**Records for this task:**
-=-=-

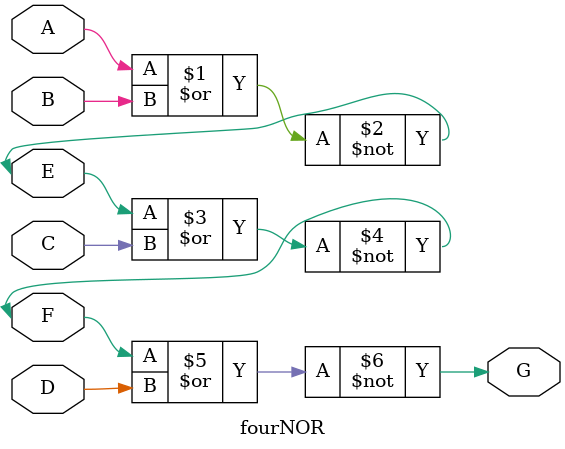
<source format=v>
`timescale 1ns / 1ps


module fourNOR(
    input A,
    input B,
    input C,
    input D,
    inout E,
    inout F,
    output G
    );
    
    assign E = ~( A | B );
    assign F = ~( E | C );
    assign G = ~( F | D );
    
endmodule


</source>
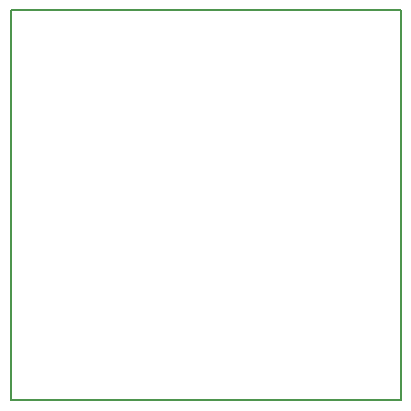
<source format=gbr>
G04 DipTrace 3.3.1.1*
G04 BoardOutline.gbr*
%MOIN*%
G04 #@! TF.FileFunction,Profile*
G04 #@! TF.Part,Single*
%ADD11C,0.005512*%
%FSLAX26Y26*%
G04*
G70*
G90*
G75*
G01*
G04 BoardOutline*
%LPD*%
X393701Y1693701D2*
D11*
Y393701D1*
X1693701D1*
Y1693701D1*
X393701D1*
M02*

</source>
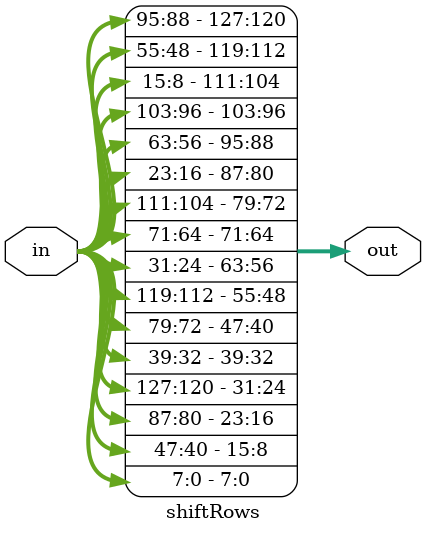
<source format=v>
module shiftRows (in, out);
    input [127:0] in;
    output [127:0] out;
        
    // r1
    assign out[7:0] = in[7:0];
    assign out[39:32] = in[39:32];
    assign out[71:64] = in[71:64];
    assign out[103:96] = in[103:96];

    // r2
    assign out[15:8] = in[47:40];
    assign out[47:40] = in[79:72];
    assign out[79:72] = in[111:104];
    assign out[111:104] = in[15:8];

    // r3
    assign out[23:16] = in[87:80];
    assign out[55:48] = in[119:112];
    assign out[87:80] = in[23:16];
    assign out[119:112] = in[55:48];

    // r4
    assign out[31:24] = in[127:120];
    assign out[63:56] = in[31:24];
    assign out[95:88] = in[63:56];
    assign out[127:120] = in[95:88];

endmodule
</source>
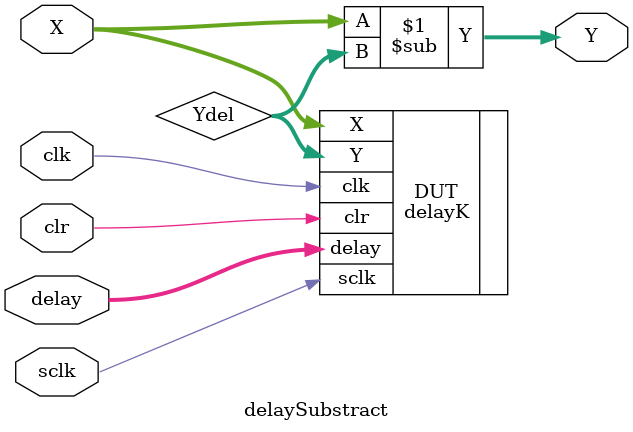
<source format=v>
module delaySubstract #(parameter Nbits = 14,
                parameter ADDR_WIDTH = 8
                )(X, Y, delay, clk, sclk, clr);


  input clk;
  input clr;
  input sclk;

  input signed [Nbits-1:0] X;
  output signed [Nbits-1:0] Y;
  wire signed [Nbits-1:0] Ydel;

  input [ADDR_WIDTH - 1:0] delay; 

  localparam MAX_DELAY = 1 << ADDR_WIDTH;
  reg [ADDR_WIDTH-1:0] DelayK [MAX_DELAY:0];

  integer i;

  

  delayK  #(.Nbits(Nbits), .ADDR_WIDTH(ADDR_WIDTH)) DUT (.X(X), .Y(Ydel), .clk(clk), .sclk(sclk), .clr(clr), .delay(delay));
  assign Y = X - Ydel;

endmodule

</source>
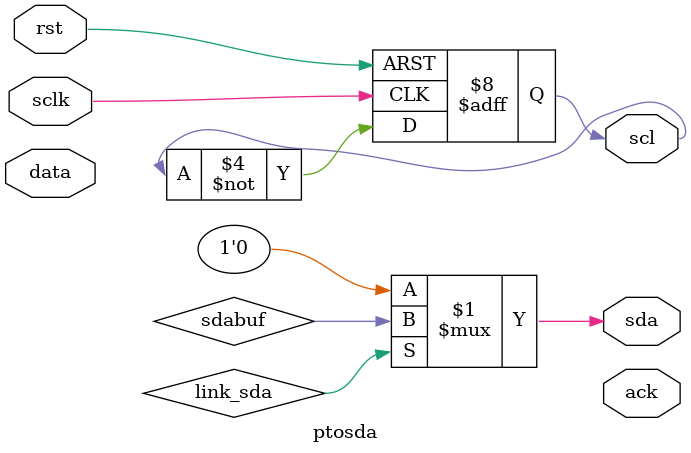
<source format=v>
module ptosda(rst,sclk,ack,scl,sda,data);
input sclk,rst;
input [3:0] data;
output ack,scl,sda;
reg scl,link_sda,ack,sdabuf;
reg [3:0] databuf;
reg [7:0] state;
assign sda = link_sda?sdabuf:1'b0;

parameter ready = 8'b0000_0000,
          start = 8'b0000_0001,
          bit1 = 8'b0000_0010,
          bit2 = 8'b0000_0100,
          bit3 = 8'b0000_1000,
          bit4 = 8'b0001_0000,
          bit5 = 8'b0010_0000,
          stop = 8'b0100_0000,
          IDLE = 8'b1000_0000;
always @(posedge sclk or negedge rst) begin
    if(!rst)
        scl<=1;
    else
        scl<=~scl;
end
always @(posedge ack) begin
    databuf<=date;
end
always @(negedge sclk) begin
    
end
endmodule
</source>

-=-=-

**Problem requirements:** Every line of the records in which the string "negedge" is found should be counted, and only the count returned.

**Response area:** 2